私たちが寿命の増大や大きな規模での高齢化の証人になるのは、20世紀のことだけである。割合健康的で高い水準の教育を経験して年をとった、事実上たくさんの人々は、最近の10年間くらいのことに過ぎない。それゆえ、これから先、10年間の高齢者研究では、今日もしくはこれから将来の有能な高齢者の判断基準とするには適さないかもしれない。私たちは、個人の達成の例から望みを残している。

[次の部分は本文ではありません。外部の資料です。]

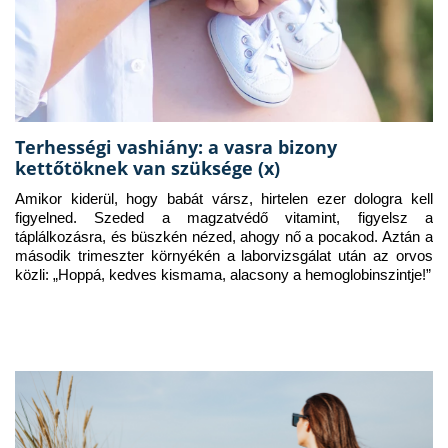
Terhességi vashiány: a vasra bizony
kettőtöknek van szüksége (x)
Amikor kiderül, hogy babát vársz, hirtelen ezer dologra kell 
figyelned. Szeded a magzatvédő vitamint, figyelsz a 
táplálkozásra, és büszkén nézed, ahogy nő a pocakod. Aztán a 
második trimeszter környékén a laborvizsgálat után az orvos 
közli: „Hoppá, kedves kismama, alacsony a hemoglobinszintje!”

歴史的を振り返ると、年をとって傑出した貢献をした多くの創造的な芸術家を見つけることができる。71歳のときミケランジェロはローマの聖ピーターの建築家長に任命され、タイタンは80歳代で偉大な作品を描き、ピカソは90歳代で絵画やデッサンを生み出した。Martha Grahamは80歳代まで踊りつづけ、タンディは80歳でオスカーをとった、そしてGrandma Mosesは100歳を超えてなお描きつづけた。生涯教育と芸術のための機会を改善することによって、将来、今日では想像もつかない方法で高齢者の創造力の挑戦をするである。一度エリートに属していたことのある創造力を兼ね備えた高齢者は全てにおいてその機会を得ることができるようになる。そして、芸術家が特別な人間なのではなく、すべての人が特別な芸術家なのであるということが、芸術評論家のAnanda Coomaraswamyによって気づかれた。これらの期間の調査結果から見て、年齢と創造力に関する討論はかろうじて始まったのである。